If I had a hammer …

I’ve bitten the bullet and continued my efforts preparing areas of my property for packing today. That sounds a little convoluted so let me explain.

When I initially had people over to give me a quote for moving my stuff to Germany, the numbers being discussed were rather large. I wasn’t prepared for them. I do have a large house (5 bedrooms and nearly 300 square metres) with a double garage, so perhaps I should not have been surprised, but when the agents started mentioning sums like “eight thousand pounds” (obviously VAT would be added to this) I started to panic and re-evaluate my life.

I am sure none of us consider ourselves hoarders, but it is nevertheless amazing how much stuff you accumulate if you stay in one place for a long time (in my case 14 years), and by and large the costs being quoted were a genuine reflection of just how expensive it is to cart large volumes several hundred miles. One agent told me that very often they would turn up at a house, load numerous packed boxes from the owner’s loft to the lorry, drive to the new house and place said boxes in their new loft. It got me thinking.

How much is my stuff actually worth?

I wondered if it would not be cheaper to dump everything and start again with, say, five grand in my pocket.
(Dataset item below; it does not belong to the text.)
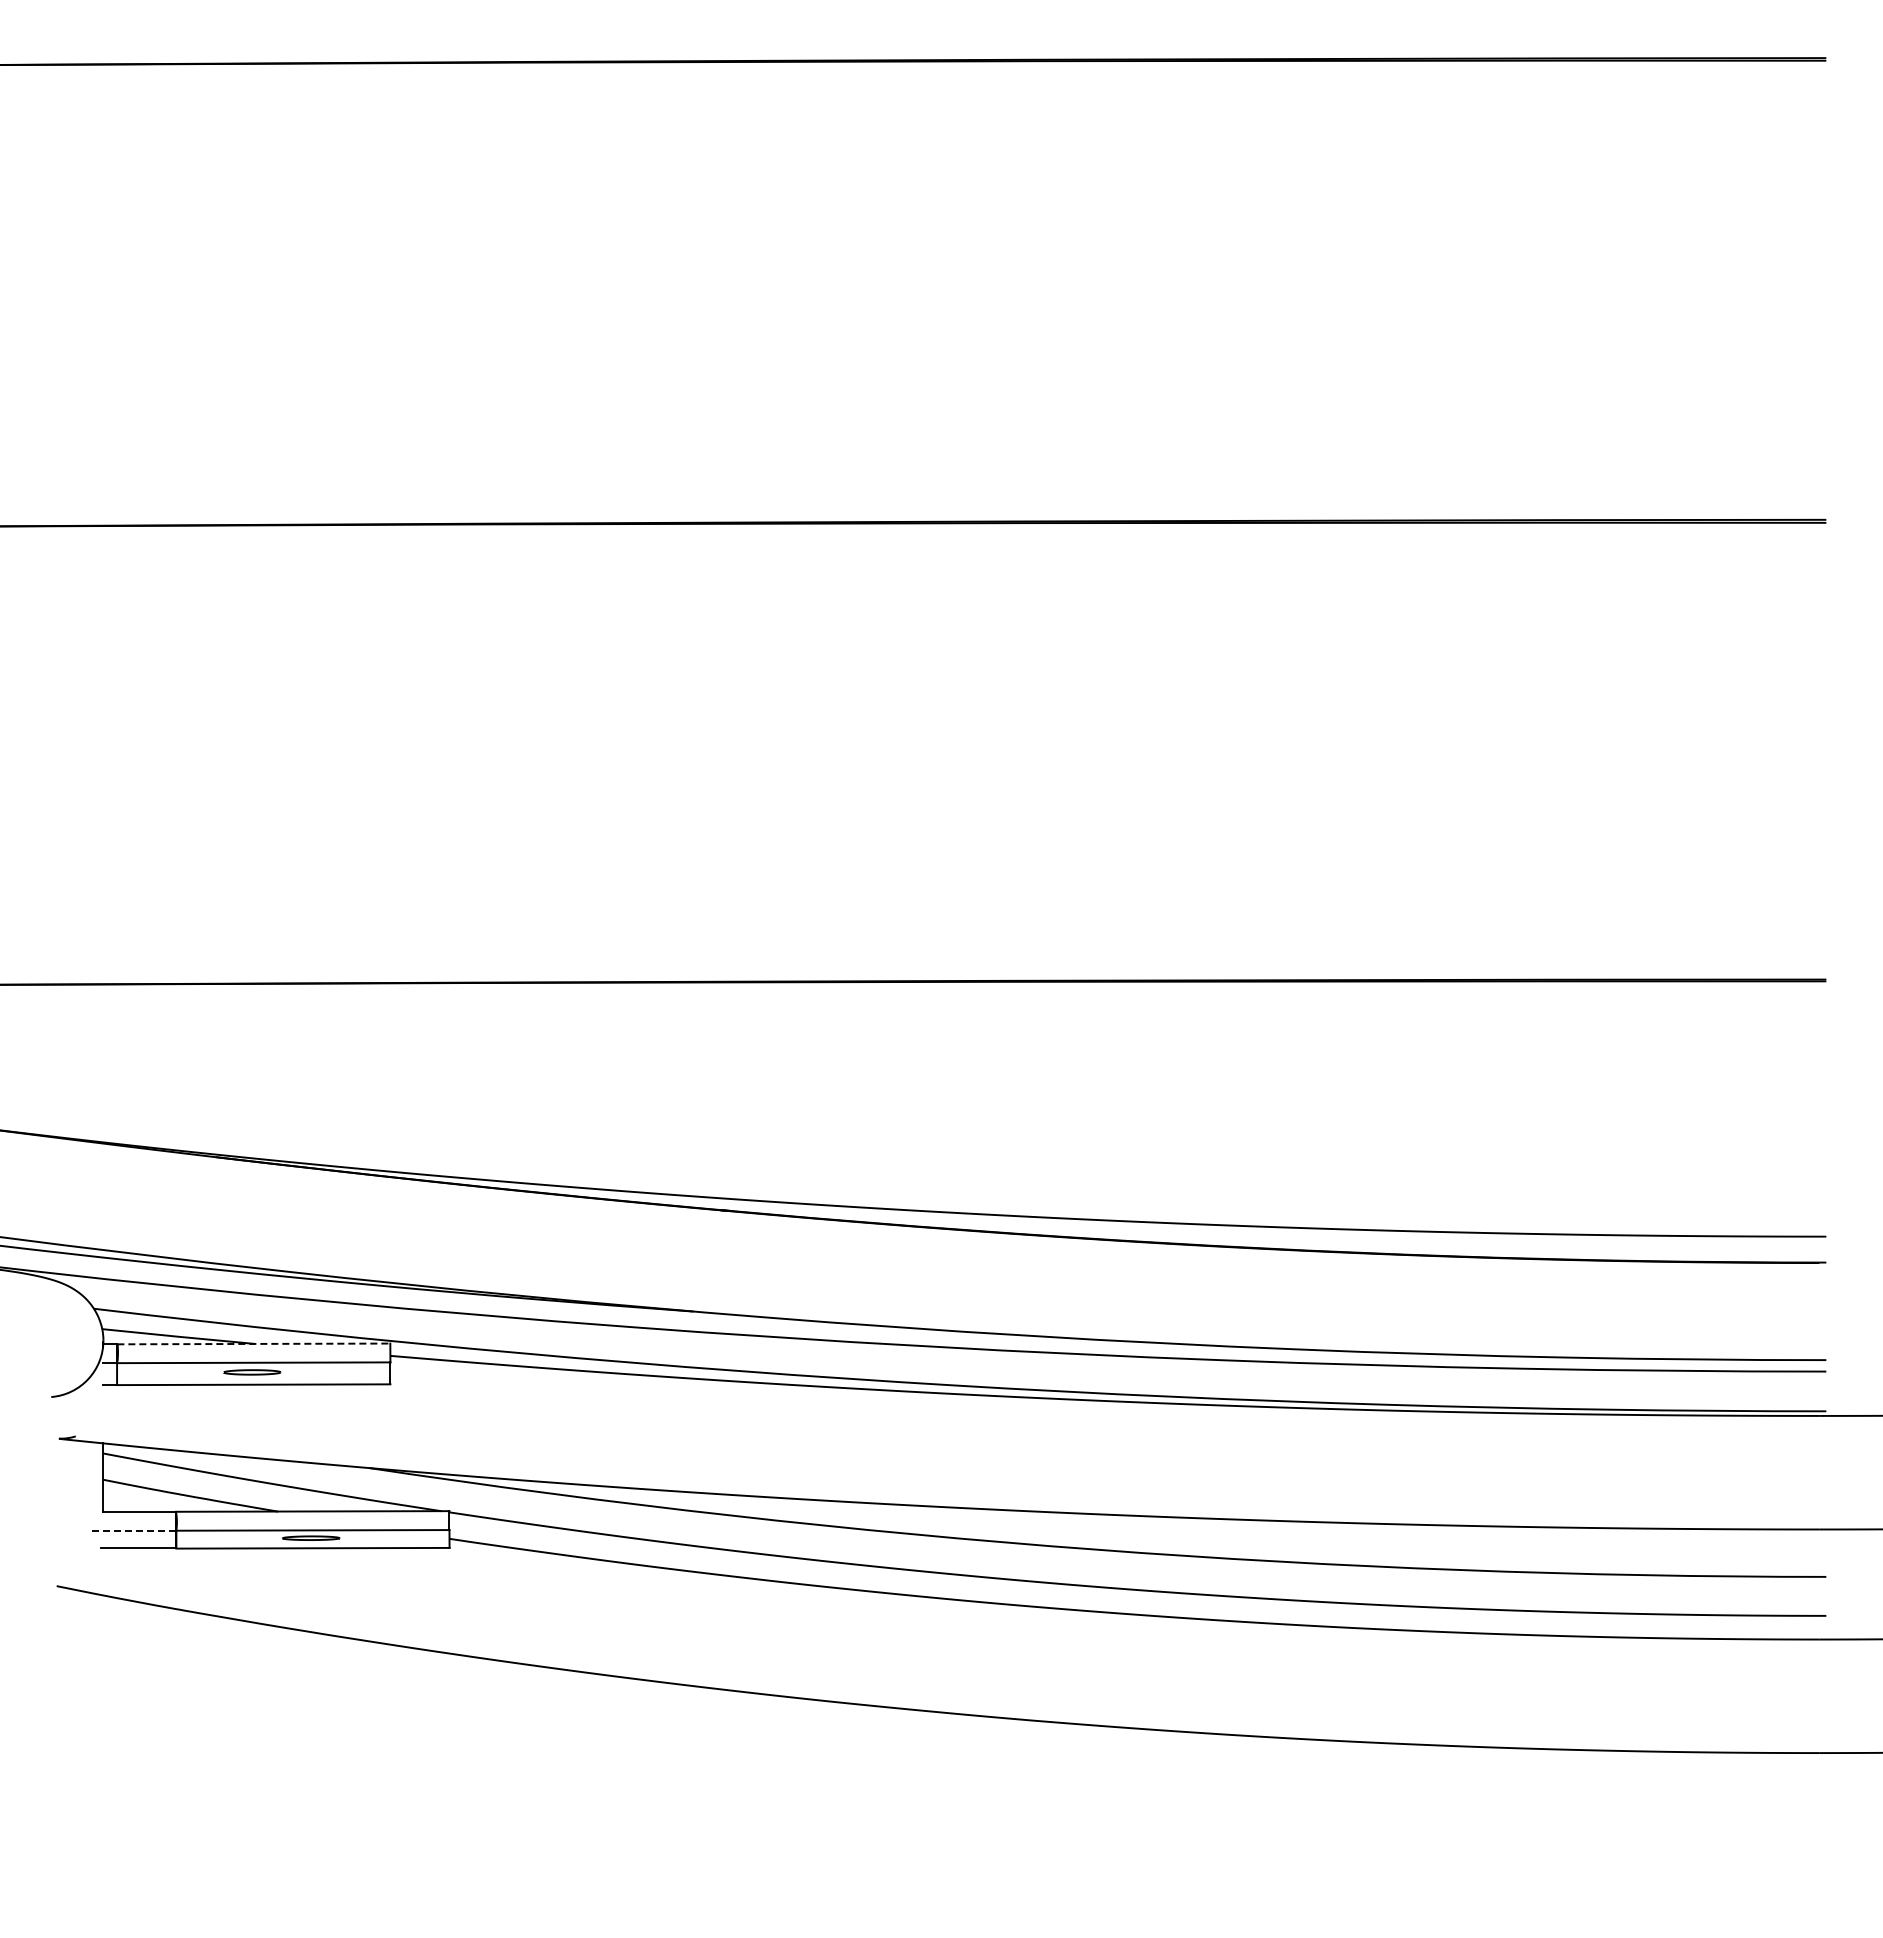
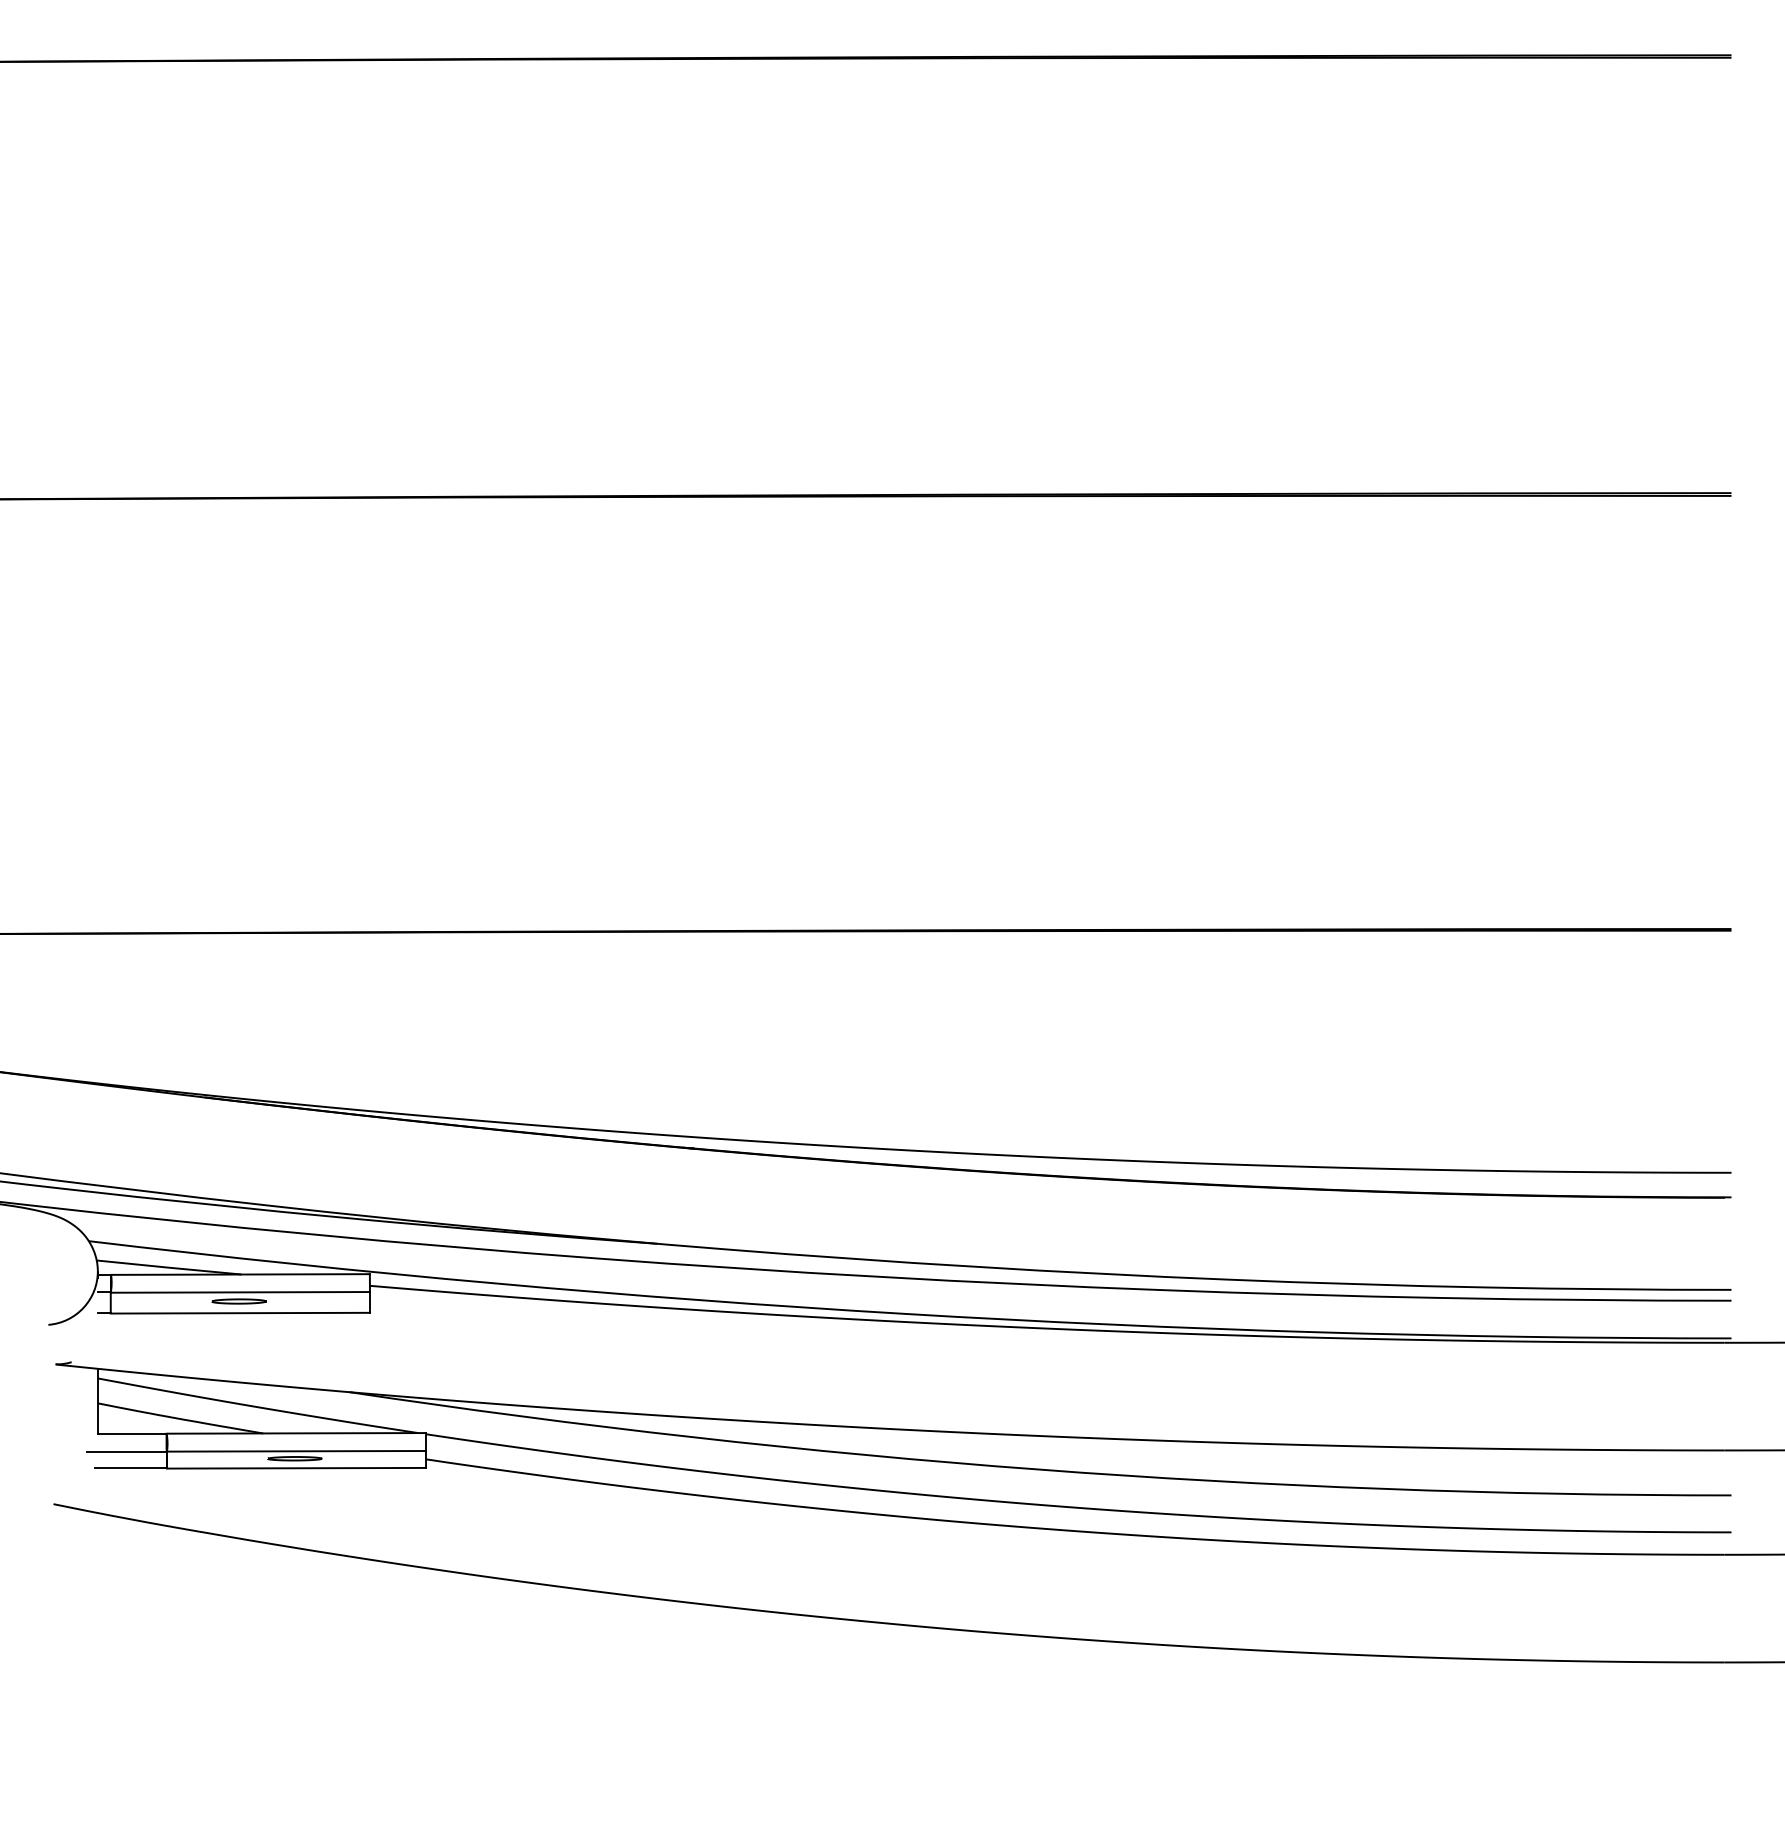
line: (254, 1343) -> (241, 1274), dashed -> solid
line: (134, 1530) -> (127, 1451), dashed -> solid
I could likely buy everything I need for much less than that and end up in-pocket and with new stuff to boot. I considered this for a long while but came up with some problems.

  • I do have some items that have great sentimental value, such as paintings and books, which would be hard for me to transfer.
  • Throwing everything away is rather wasteful (I find that I can rarely sell anything I don’t want).

Thus I came to a compromise. Use the rule of thirds. Take a third, throw (recycle or sell) a third and keep a third for my new project of buying a house in the UK after the sale of mine so that I still feel partly attached to the UK. In this way I could declutter which is rarely a bad thing.

In some areas of the house I can just pack things straight in to boxes. But today I have been in the garage and things are a lot harder there. I have a large, double garage and it is full of stuff. Just stuff. Everything from an old sofa to camping chairs to a table. I decided to stage the things I want to take, assigned an area in the garage (that needed clearing first) and went for it. I think this approach is good, and it will work since anything not in the staging area is to be thrown or sold/sent to charity (I don’t need anything in the garage in my next UK house – except maybe the lawn mower). But you (I?) have to be so careful because there is a tendency to stop thinking and switch to automatic mode: just put the stuff I want in the staging area. Simple. No thought required.

Until the hammer.

Or maybe I should say hammers. I came out of my stupor when I realised I had placed six – yes six hammers in the staging area (and that doesn’t include a sledge hammer that doubles as an axe). I was suddenly aghast. How many hammers do I need? Fortunately I caught myself in time and added just 2 different types of lump hammer and one for nails and will now not take the others. But it made me realise that hoarding is so ingrained in me that I have to be very careful with this move, which I am in part treating as an excuse to declutter. I had been simply on auto-pilot, thinking “useful”, “useful”, without really thinking at all. I then returned and removed about a third of other “useful” items that had erroneously found their way to the staging area.

After all, how many hammers do you need?